Ice storm glazes U.S. Midwest
At least 23 deaths had been blamed on the storm system since the waves of sleet and freezing rain started during the weekend.
Officials in Missouri, Kansas and Oklahoma had declared states of emergency. President George W. Bush declared an emergency in Oklahoma yesterday, ordering federal aid to supplement state and local response efforts.
A shell of ice as much as 2.5-cm thick covered trees, power lines, streets and car windshields Monday in parts of Oklahoma and Missouri, with thinner layers elsewhere.About the same amount of ice was expected yesterday over parts of Iowa, followed by up to 13 cm of sleet and snow.
"This is a big one.

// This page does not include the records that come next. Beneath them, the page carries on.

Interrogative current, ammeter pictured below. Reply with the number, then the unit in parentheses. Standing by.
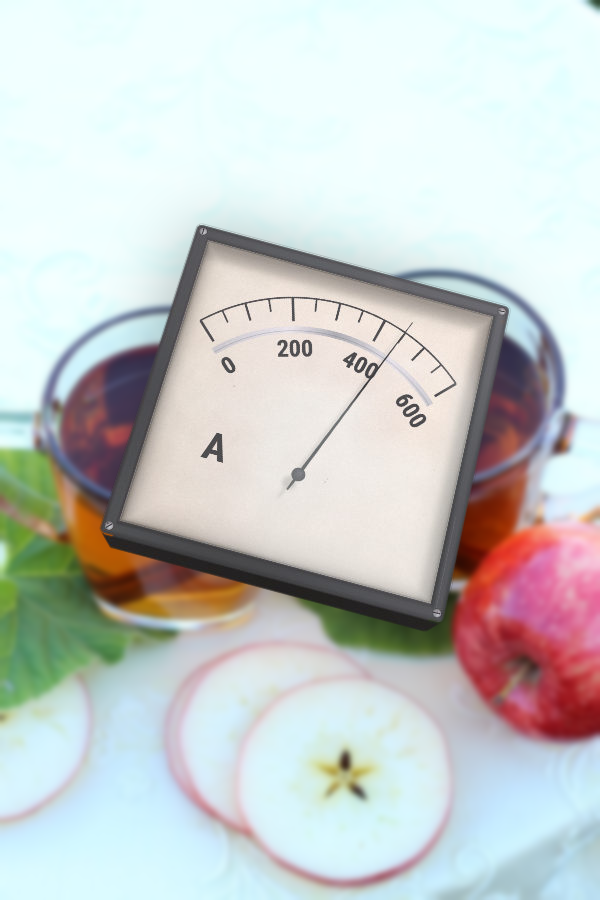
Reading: 450 (A)
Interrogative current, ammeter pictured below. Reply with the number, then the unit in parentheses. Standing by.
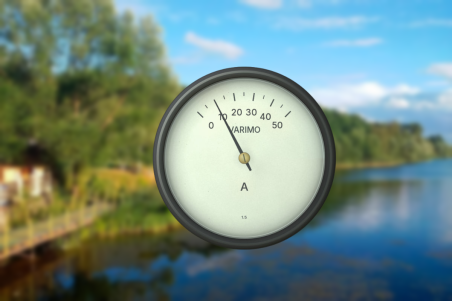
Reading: 10 (A)
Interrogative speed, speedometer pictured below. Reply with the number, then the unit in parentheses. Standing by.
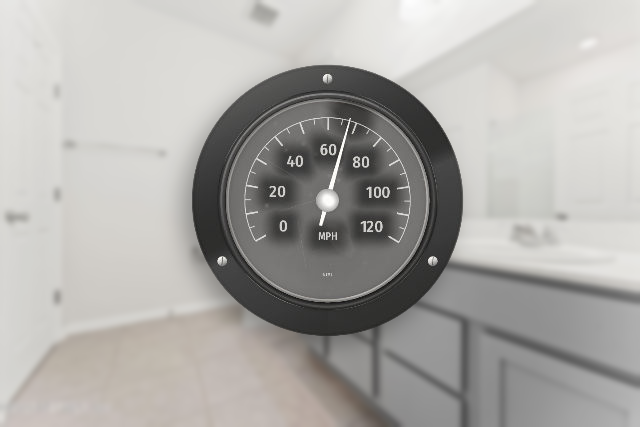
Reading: 67.5 (mph)
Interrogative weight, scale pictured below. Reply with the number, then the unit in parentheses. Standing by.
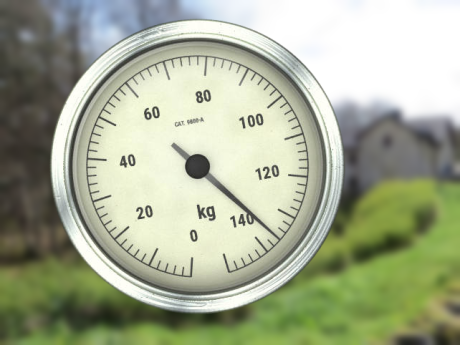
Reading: 136 (kg)
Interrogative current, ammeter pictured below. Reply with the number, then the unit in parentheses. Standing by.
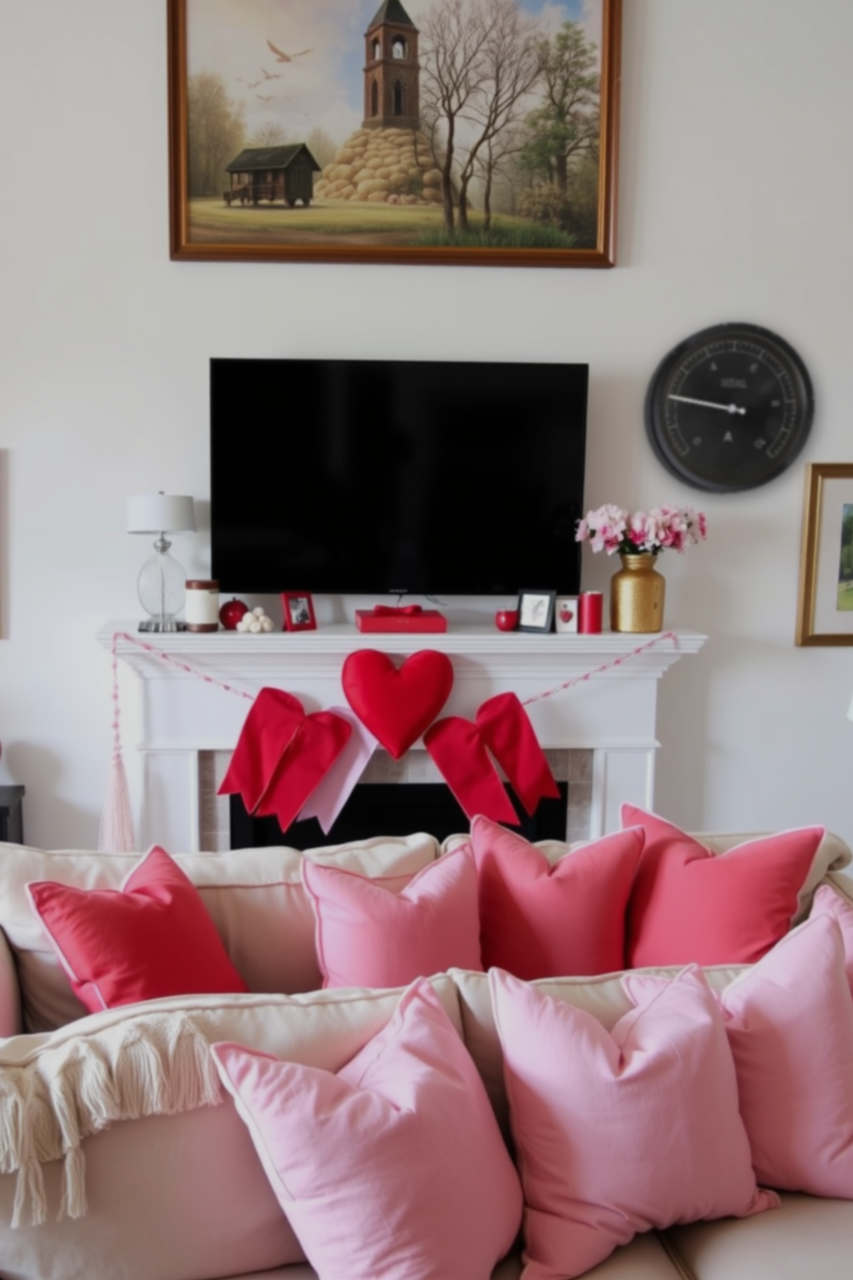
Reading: 2 (A)
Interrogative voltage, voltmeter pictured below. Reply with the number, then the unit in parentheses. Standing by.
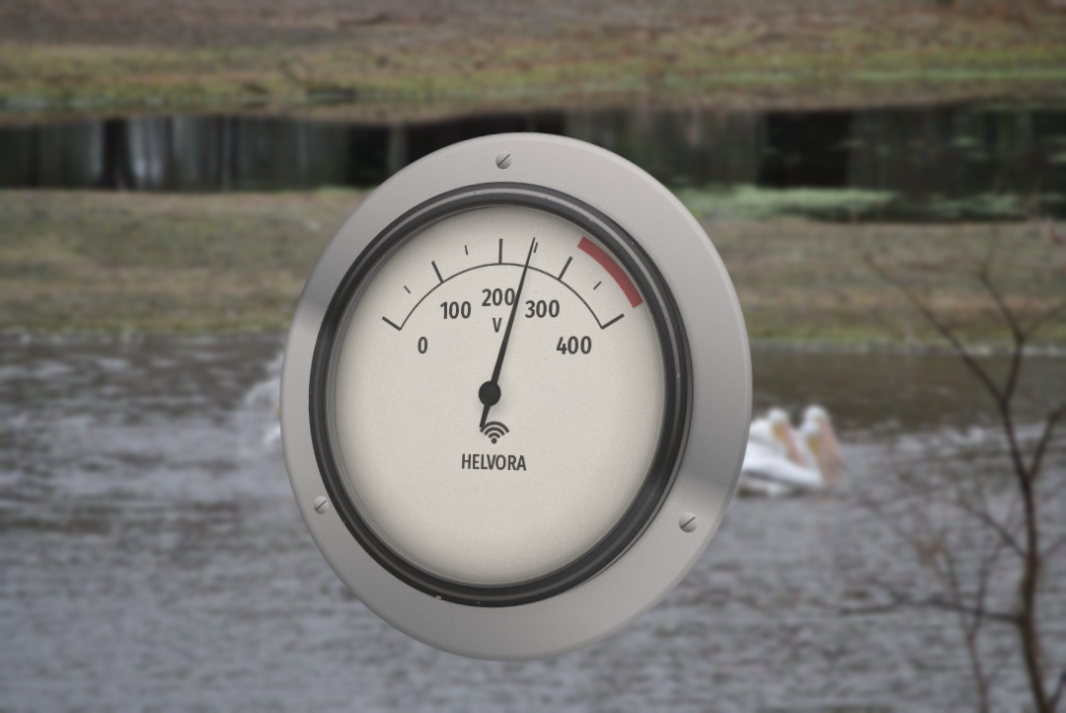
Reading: 250 (V)
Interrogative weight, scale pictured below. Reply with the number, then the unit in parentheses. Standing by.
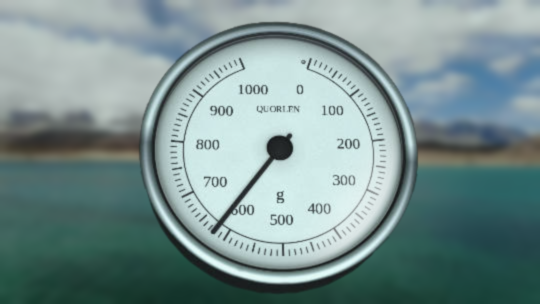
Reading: 620 (g)
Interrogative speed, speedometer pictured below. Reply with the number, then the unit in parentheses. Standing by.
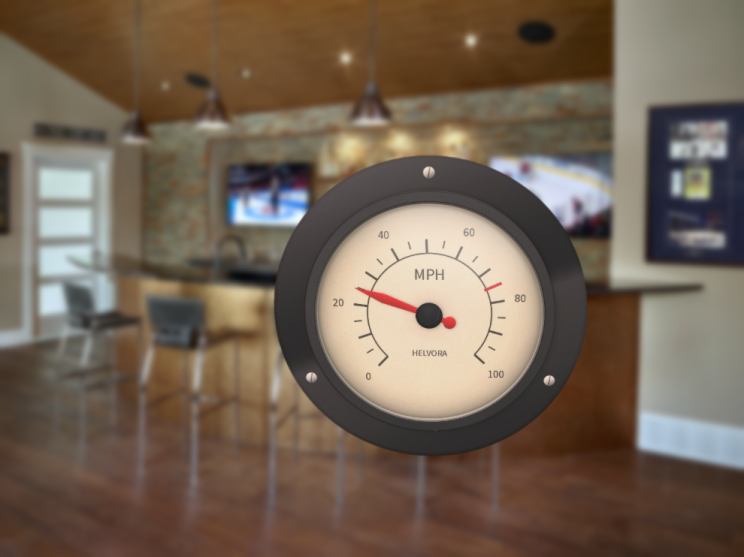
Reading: 25 (mph)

We've got a massive situation here and it's probably going to be a week to 10 days before we get power on to everybody," said a spokesman for Public Service Company of Oklahoma. "It looks like a war zone."
Nearly 600,000 Oklahoma homes and businesses still had no electricity yesterday.
Utilities in Missouri reported about 170,000 homes and businesses without power. Outages elsewhere affected more than 100,000 customers in Kansas, more than 60,000 in Iowa and nearly 18,000 in Illinois.
Des Moines International Airport closed because of ice late Monday and most of yesterday. More travellers were grounded at Chicago's O'Hare International Airport, where about 250 flights were cancelled yesterday morning.At least 23 deaths - most of them in traffic accidents - had been blamed on the ice and cold since the weekend, including 15 in Oklahoma, four in Kansas, three in Missouri and one in Nebraska.